From cells to power cells: harnessing bacterial electron transport for microbial fuel cells (MFCs)

Abstract

AbstractMicrobial fuel cells (MFCs), which use bacterial electron transport mechanisms to generate energy, have become a viable technology for renewable energy production. This review investigates the evolutionary and functional connections between bacterial energy transduction mechanisms and mitochondrial electron transport chains, building on the endosymbiont theory of eukaryotic cell evolution. The conserved features and similarities between prokaryotic and eukaryotic electron transport pathways were elucidated, highlighting their common origins and roles in cellular bioenergetics.
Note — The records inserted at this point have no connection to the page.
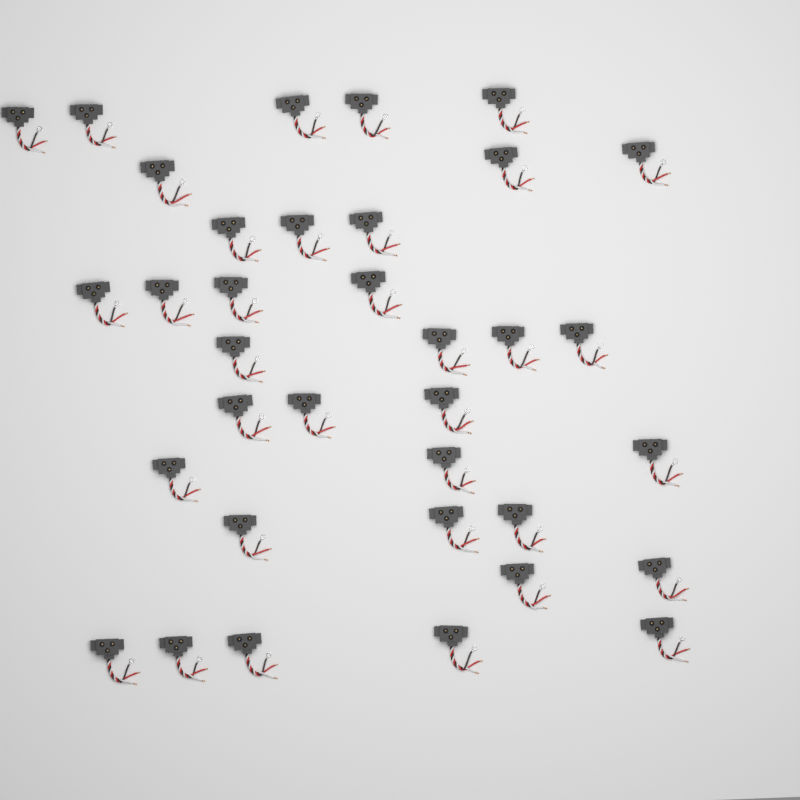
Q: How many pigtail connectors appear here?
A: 35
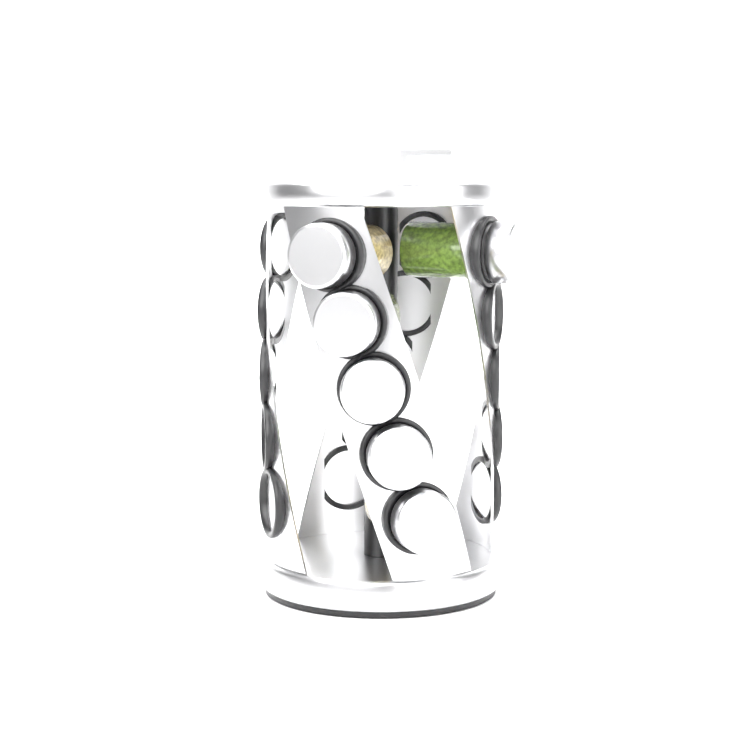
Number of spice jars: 6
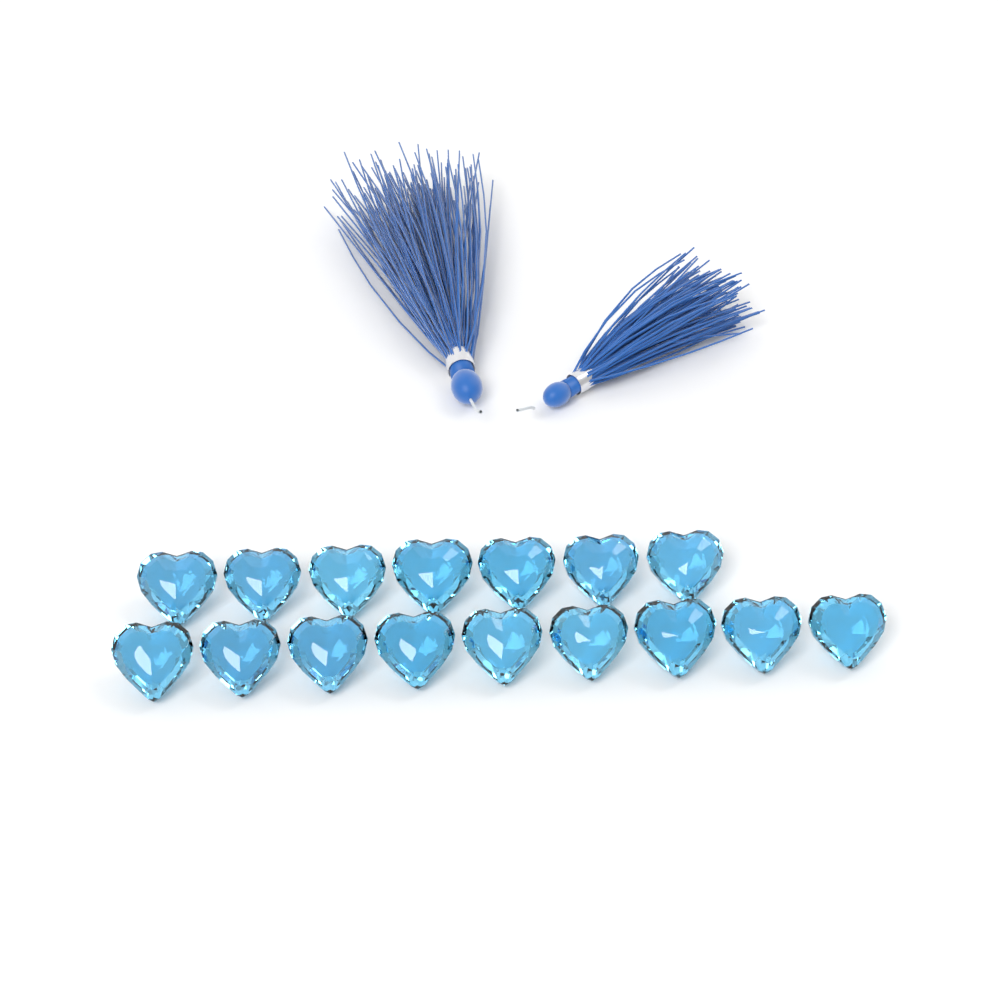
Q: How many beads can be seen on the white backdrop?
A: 16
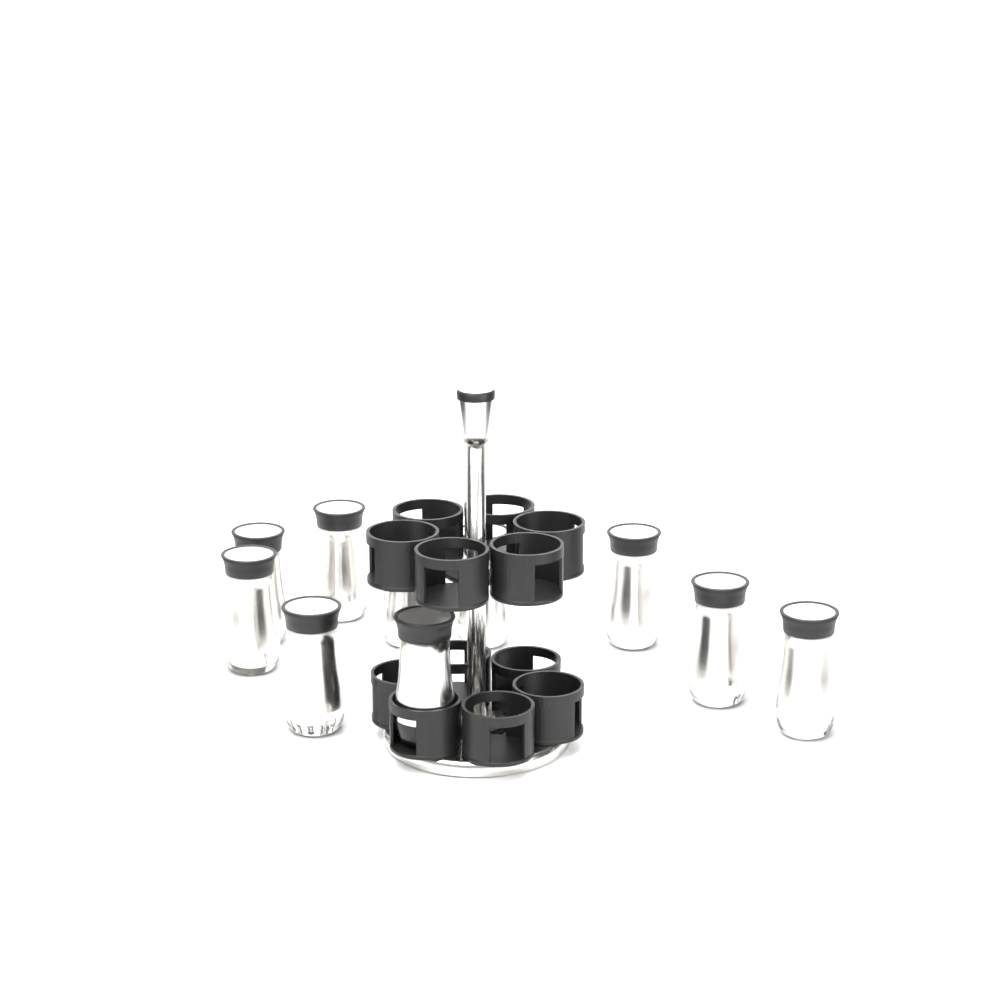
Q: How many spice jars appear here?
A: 10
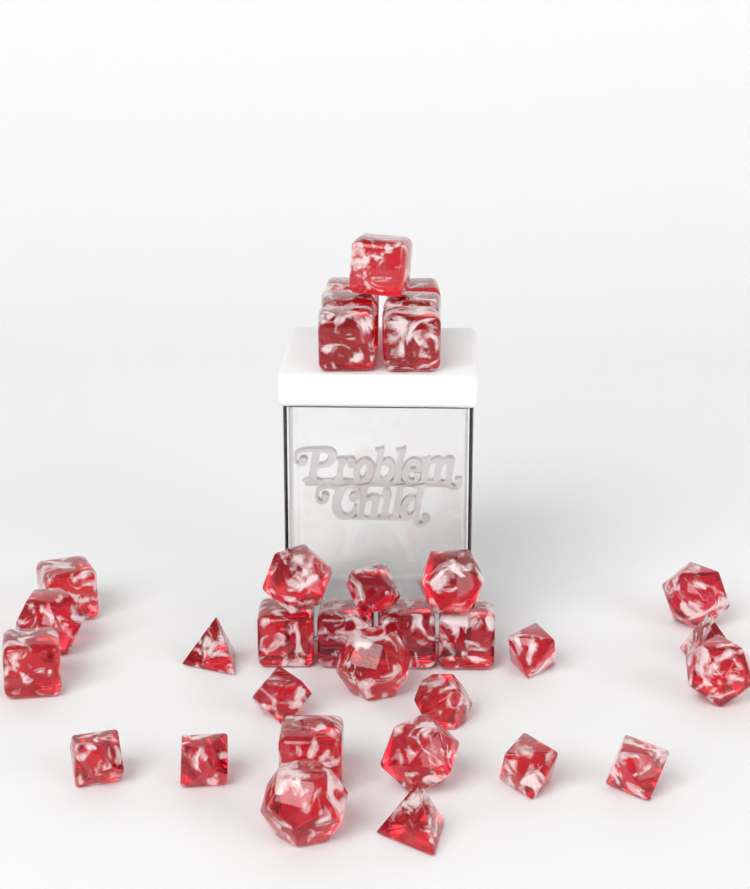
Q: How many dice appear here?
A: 33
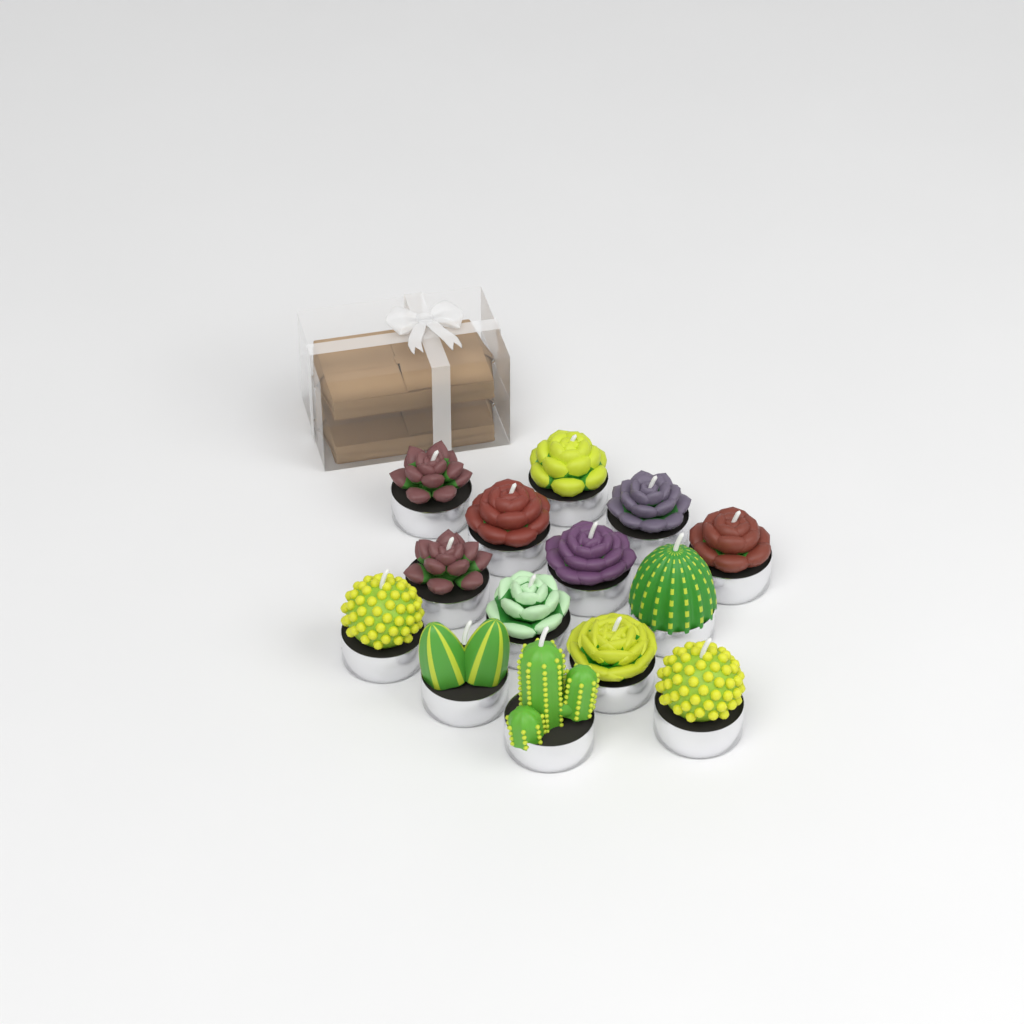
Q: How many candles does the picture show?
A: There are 14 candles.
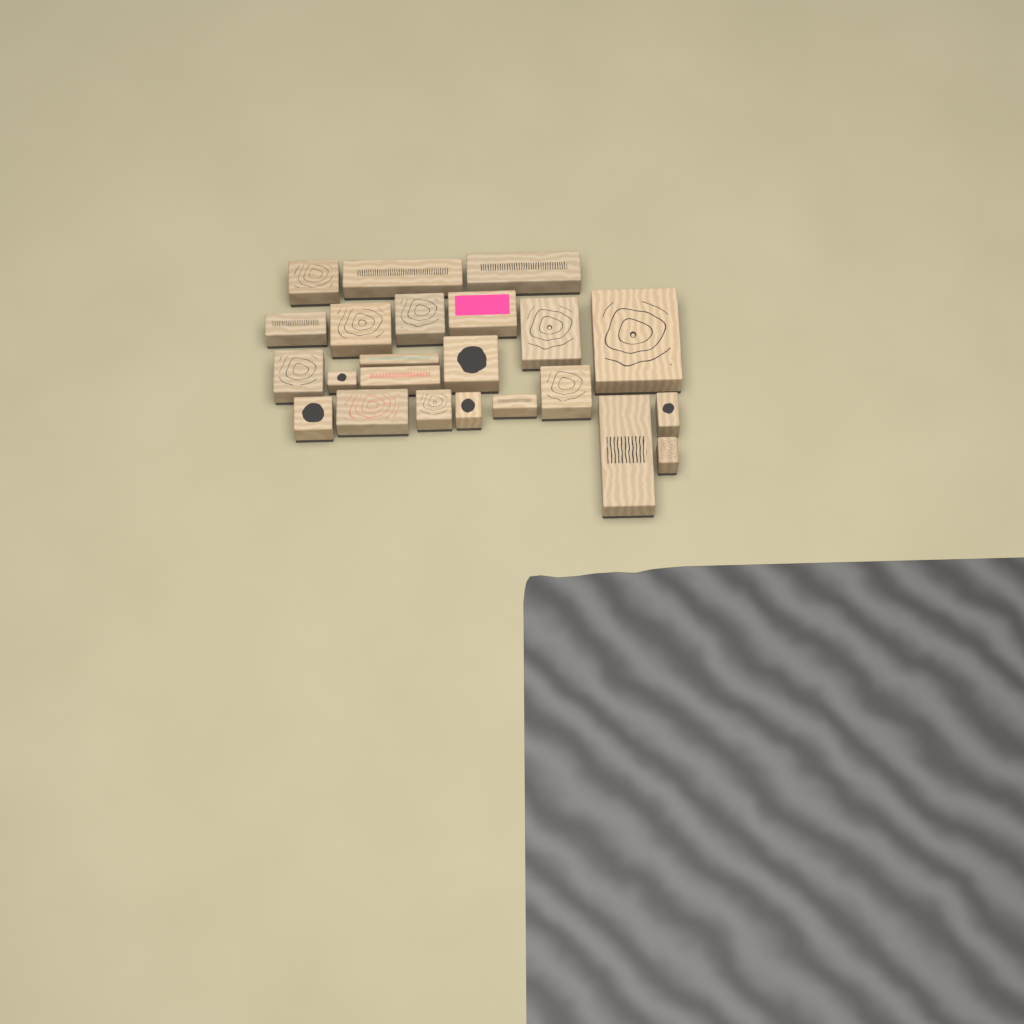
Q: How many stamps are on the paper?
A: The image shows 23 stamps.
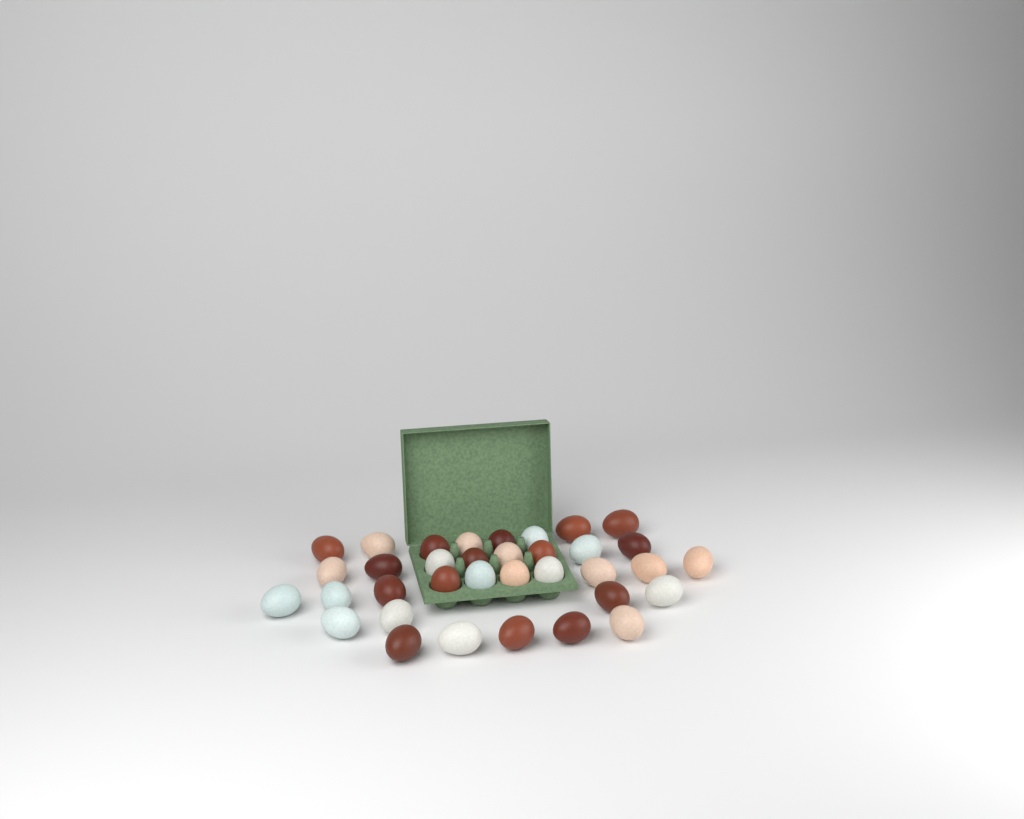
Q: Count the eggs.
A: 35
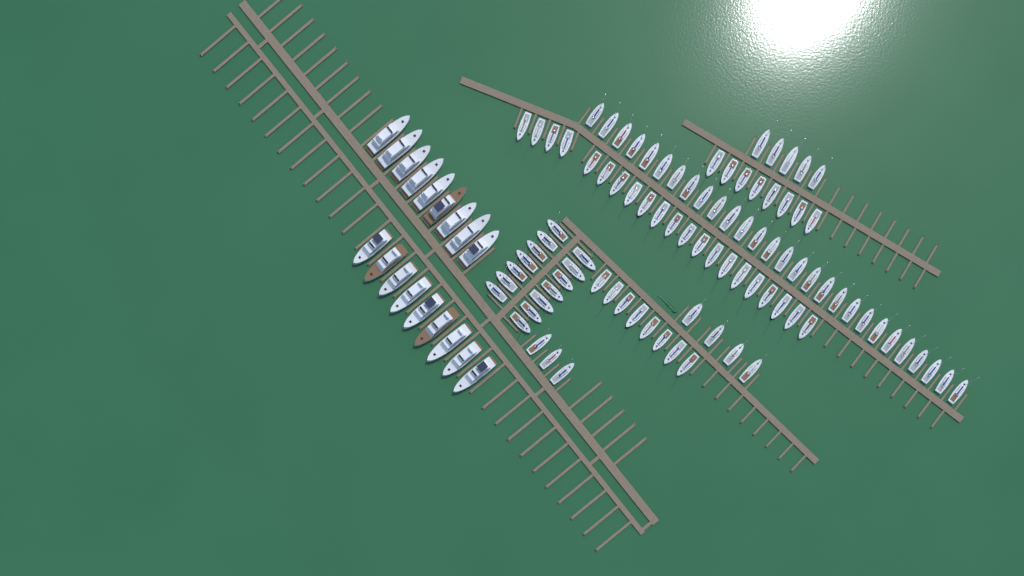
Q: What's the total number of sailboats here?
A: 91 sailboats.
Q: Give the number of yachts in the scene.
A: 18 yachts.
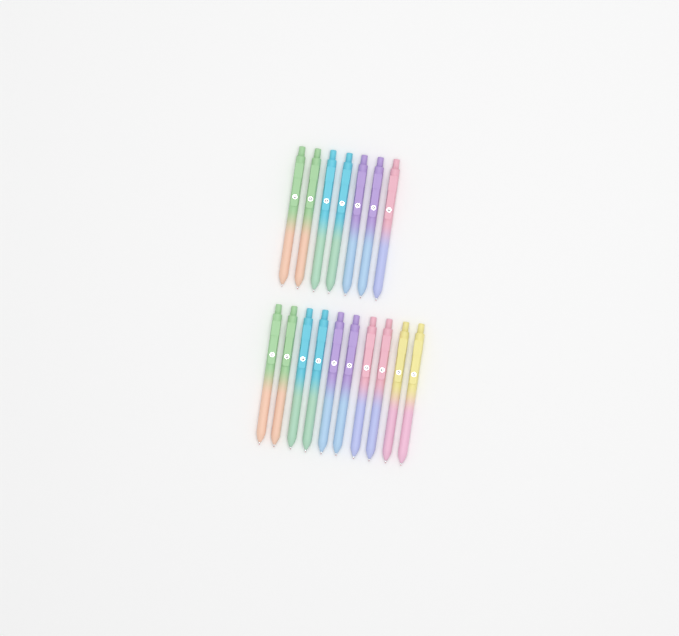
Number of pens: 17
This discussion explores the essential mechanisms governing the movement of electrons and ions across biological membranes, crucial for generating energy and maintaining electrochemical gradients in bacteria and mitochondria. Capitalizing on these insights, we explore the applications of electrogenic bacteria in MFCs for renewable electricity generation. Optimal conditions for enhancing bacterial electron transfer to electrode surfaces are identified, paving the way for improved MFC performance. Potential large-scale implementations of MFCs in wastewater treatment, biosensing, and bioremediation of contaminated environments are discussed, underscoring their versatility and environmental benefits. The importance of investigating bioenergetic mechanisms at both the cellular and molecular scales of fully harnessing the capabilities of microbial energy conversion systems is highlighted in this review. By bridging the gap between fundamental cellular processes and sustainable technologies, we aim to advance renewable energy solutions that harness the remarkable capabilities of electrogenic microorganisms.